Plus de 20 personnes ont été arrêtées, la semaine dernière, dans les communes de Mubimbi et Isale et subiraient de mauvais traitements. L’une d’elles, Félix Ndikuriyo, a perdu la vie au lendemain de son interpellation. Il a été arrêté le 20 février par la police et le 21, c’est sa dépouille qui a été retrouvée. Les circonstances et raisons de sa mort ne sont toujours pas connues.

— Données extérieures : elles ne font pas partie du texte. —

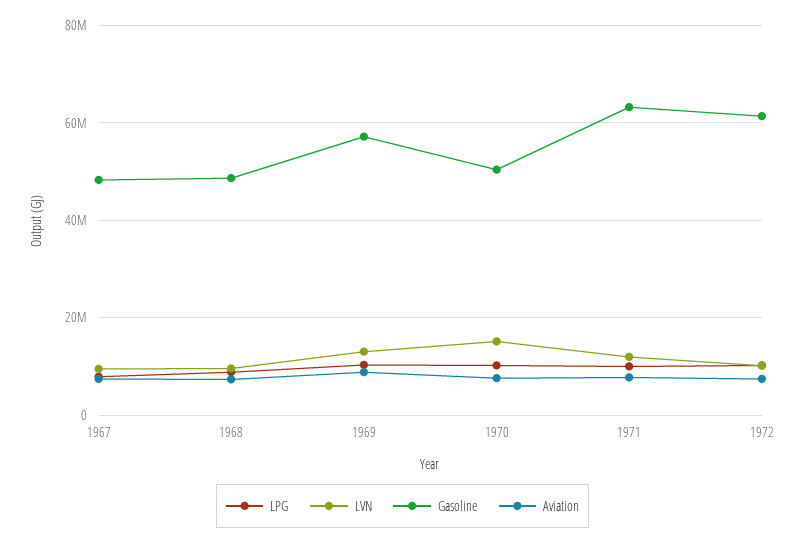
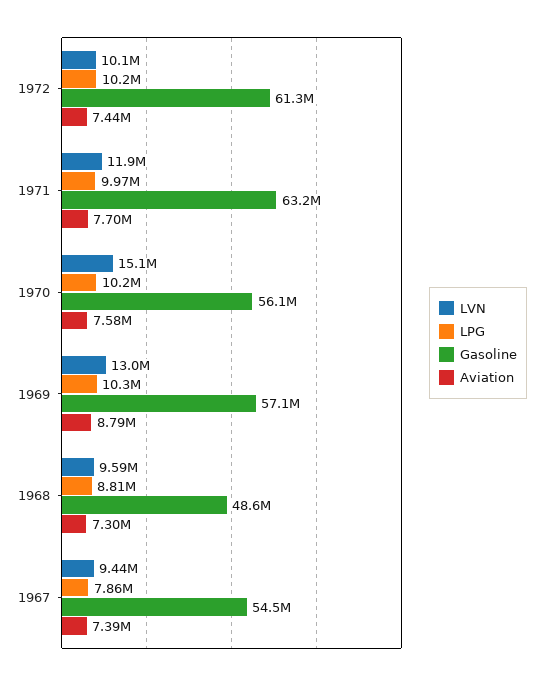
Gasoline, 1967: 48000000 -> 54500000
Gasoline, 1970: 50000000 -> 56100000

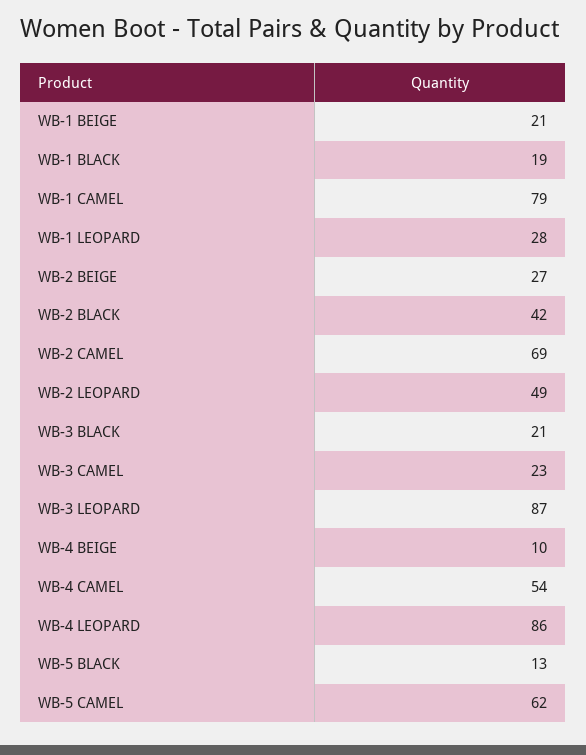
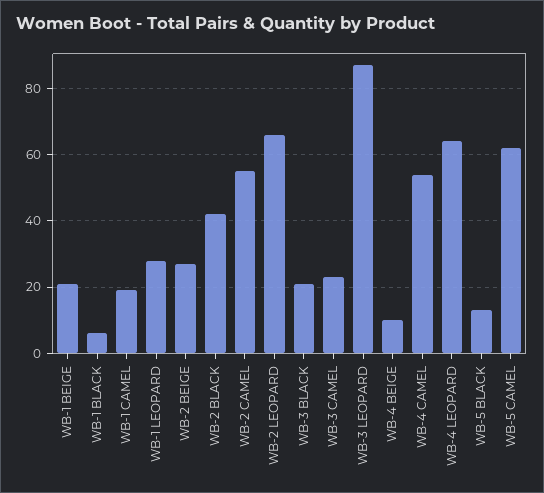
WB-1 BLACK: 19 -> 5
WB-1 CAMEL: 79 -> 20
WB-2 CAMEL: 69 -> 55
WB-2 LEOPARD: 49 -> 65
WB-4 LEOPARD: 86 -> 65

Le porte-parole du parti d’opposition dénonce une manigance du pouvoir en place pour intimider les opposants à l’approche des élections prochaines. Il affirme d’ailleurs qu’à l’heure actuelle, plus de 200 acteurs politiques ont été arrêtés dans le pays et croupissent en prison. Six militants auraient été assassinés et d’autres subiraient des traitements inhumains et dégradants dans les lieux de détention ; des informations confirmées par les médias et la société civile.

La défense du gouvernement

Alors que certains responsables du CNL pensent que Félix Ndikuriyo a été battu à mort, Léonidas Ntirandekura, un représentant du gouvernement, affirme qu’il est mort suite à une maladie qu’il n’a toutefois pas précisé. Il réfute aussi la thèse des arrestations arbitraires avancée par les opposants et affirme que les mis en cause ont été interpellées parce qu’elles ont violé la loi et qu’aucune raison politique ne motive ces arrestations.

Selon le porte-parole du CNL, le gouvernement aurait essayé de cacher la nouvelle du décès de Félix Ndikuriyo en organisant son inhumation en catimini, en l’absence de sa famille et de ses proches à qui l’administration aurait interdit tout accès à la dépouille.